Nach vielversprechenden ersten Minuten war St. Pauli immer mehr von seinem Konzept abgewichen, der Rückstand in der 17. Minute, eingeleitet durch einen Ballverlust von Fabian Boll und ermöglicht durch kollektive Passivität, forcierte diese Entwicklung zusätzlich. "Wir waren bis zum Gegentor die bessere Mannschaft, hatten dann viele Stockfehler drin, das Selbstvertrauen war kurz, aber insgesamt zu lange angeknackst", berichtete Matthias Lehmann später. Der Mittelfeldspieler selbst hatte auf dem Platz mit einigen Aktionen versucht, seine Mitspieler wachzurütteln, griff die Kölner immer wieder giftig an und betätigte sich im Rahmen seiner 82 Ballkontakte - Bestwert aller 28 Spieler - nebenbei noch als Ankurbler des immer träger werdenden Offensivspiels, das mit Ausnahme einiger ungenauer Fernschüsse viel zu lange eingestellt wurde. Erfrischende, überraschende Aktionen blieben den 50 000 Fans im ausverkauften Rhein-Energie-Stadion verwehrt. Deniz Naki, in der vergangenen Saison oft das belebende Element in vergleichbaren Situationen, war von Stanislawski wegen schwacher Trainingsdarbietungen aus dem Kader gestrichen worden. Und Charles Takyi, bei seinem Saisondebüt nach starken Trainings- und Testspielleistungen von Stanislawski dazu auserkoren, Passschnelligkeit und -genauigkeit im Angriff auf ein höheres Niveau zu heben, hatte ein Vakuum verursacht, das aber auch Lehmann allein nicht zu füllen vermochte.

So war es allein Torhüter Thomas Kessler zu danken, dass St. Pauli gegen biedere Kölner in der Schlussphase überhaupt noch die Chance auf einen Punkt besaß. "Uns fehlte da heute sicherlich auch etwas Glück", befand Sportchef Helmut Schulte, "aber nach dieser ersten Hälfte von uns brauchen wir uns nicht über die Niederlage zu beschweren."

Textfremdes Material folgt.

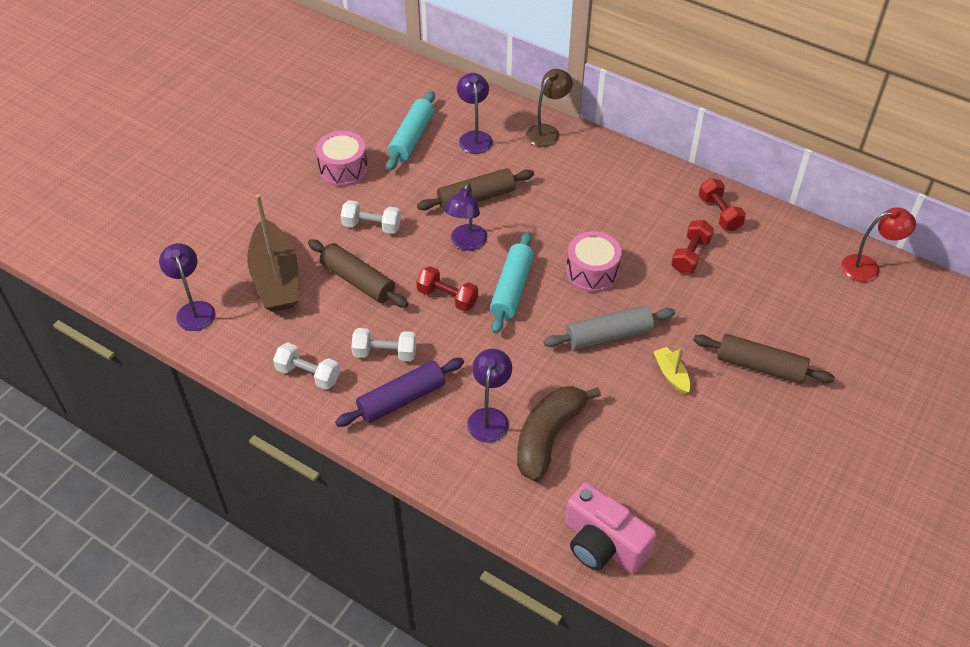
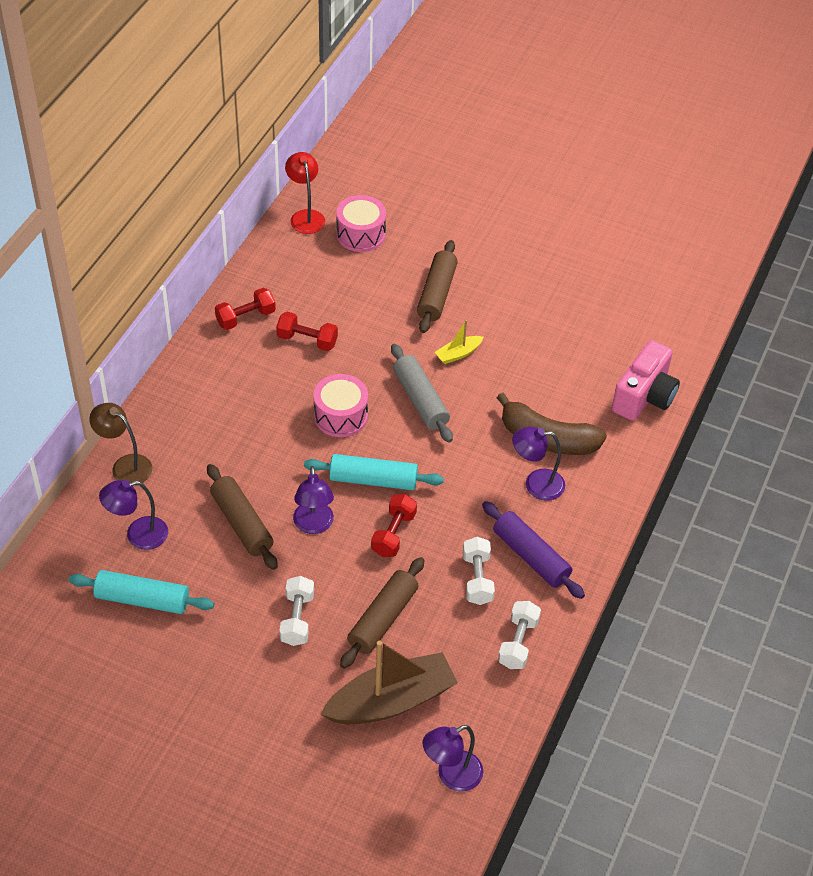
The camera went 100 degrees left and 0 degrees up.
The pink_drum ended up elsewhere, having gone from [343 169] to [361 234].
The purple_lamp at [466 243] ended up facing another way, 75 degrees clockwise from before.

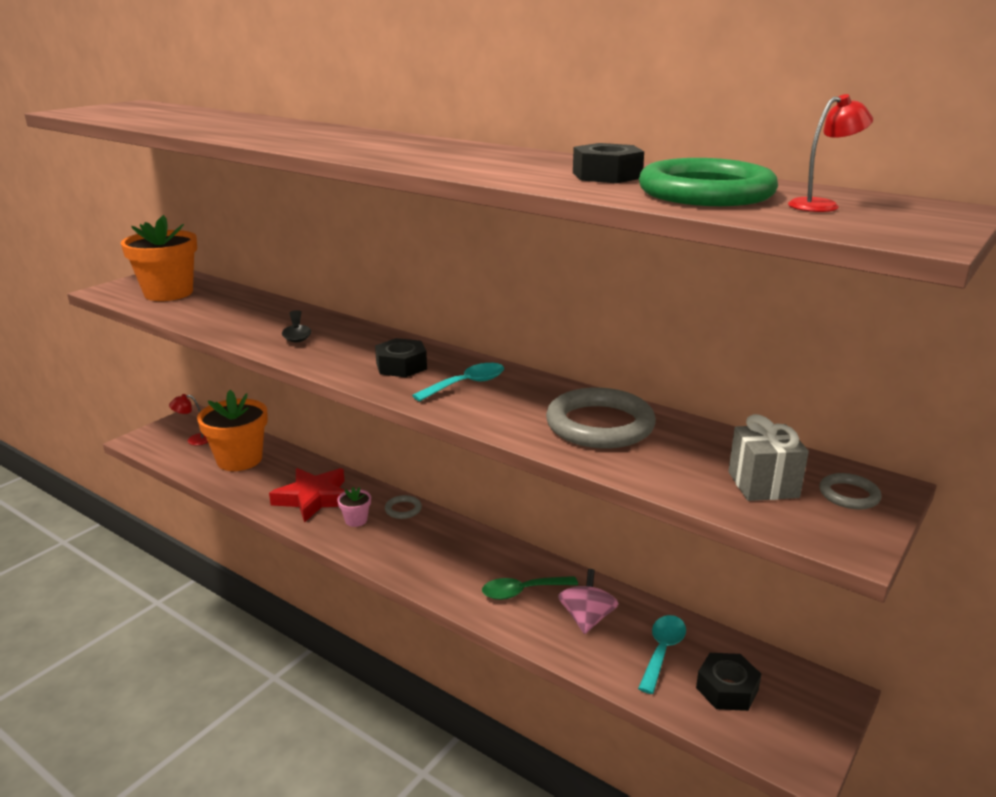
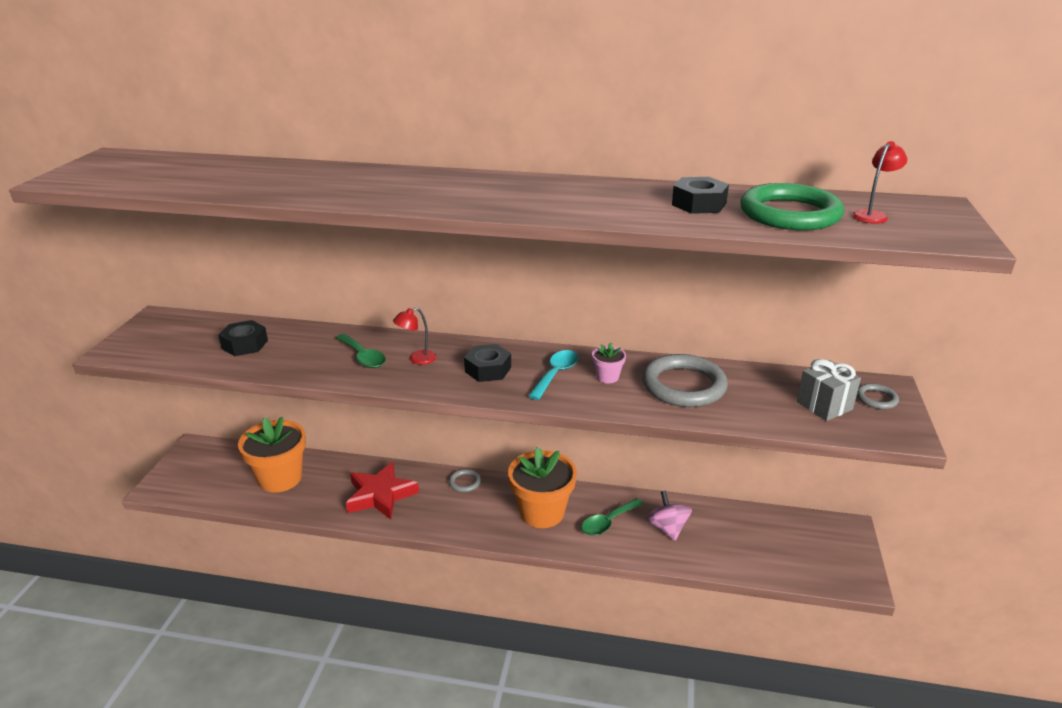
The camera went 25 degrees left and 5 degrees up.
The second view lost the turquoise_spoon at [662 651].
The orange_flower_pot ended up elsewhere, having gone from [168 293] to [542 512].
The red_lamp ended up elsewhere, having gone from [194 440] to [417 359].
The pink_flower_pot ended up elsewhere, having gone from [356 520] to [607 377].
The black_nut ended up elsewhere, having gone from [727 689] to [245 344].
What was the black_spoon at [297 333] turned into the green_spoon at [363 357].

Eine Woche vor dem mit großer Spannung erwarteten Stadtderby gegen den HSV ist der hervorragende Start zu einem durchschnittlichen Ergebnis verkommen. Aus einem Sieg nach einem Spiel wurden drei Punkte aus zwei Partien. Eine weitere später ist St. Pauli mit drei Zählern Tabellen-13. "Wir müssen aufpassen, dass wir nicht in Schönheit sterben", mahnt Holger Stanislawski. Eine Problematik, die angesichts der Brisanz für die kommende Partie ausgeblendet werden kann. Im Derby vor eigenem Publikum sind andere Qualitäten gefragt.